_Document section_.

##########

Binary and octal will be more (need dedicated helper functions to scan those digit types, but nothing terribly serious and both can basically follow the same pattern as hex scanning). Not sure how a TryParse will treat them, however, so it might prove challenging and may need a custom parsing solution there. Other than that, it's all straightforward.

vexx32 on 19 Aug 2018

👍1

I think 0b1101001 is the right way to go for binary literals. Literals in general use prefix notation. My initial reaction to 'y' for byte was ?? but it's grown on me (and fsharp uses it.) We've talked about allowing _ in numeric literals before and decided against it due to concerns with how it would fit into the ecosystem. Values move between strings and numbers in a lot of places in PowerShell and we were concerned that introducing _ might result in an inconsistent experience, especially for decimal numbers. (We also do things like hold on to the string representation of a numeric literal passed as an argument to a parameter of type object in case the user really meant a string.) It would be irritating if 123_456_789' worked but [int] "123_456_789" did not. Likewise with [int]::Parse("123_456_789"). However, for binary literals, _ is much more important and binary literals are not supported by the ecosystem anyway, so yeah - at least for binary literals we should support _. (Hmm - maybe we can do a PR into CoreFX to get the parse methods to support _ , especially now that C# supports it.) And should we be strict with _ placement or just allow any number of _ characters? 0b__________________1 looks weird to me but it is it "bad"?

##########

Reproduce the numeric-literals discussion from "Binary and octal" to "it's all straightforward." word for word.

_Data below_.
##########

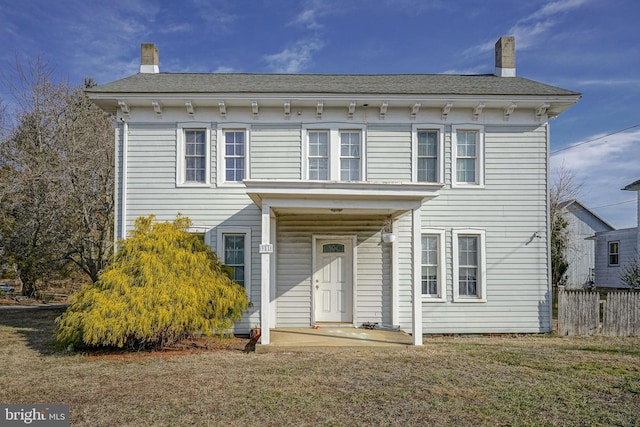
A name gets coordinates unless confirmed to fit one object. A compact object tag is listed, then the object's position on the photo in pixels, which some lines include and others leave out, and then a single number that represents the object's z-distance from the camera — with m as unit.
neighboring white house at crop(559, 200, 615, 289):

##########

_Response_.
Binary and octal will be more (need dedicated helper functions to scan those digit types, but nothing terribly serious and both can basically follow the same pattern as hex scanning). Not sure how a TryParse will treat them, however, so it might prove challenging and may need a custom parsing solution there. Other than that, it's all straightforward.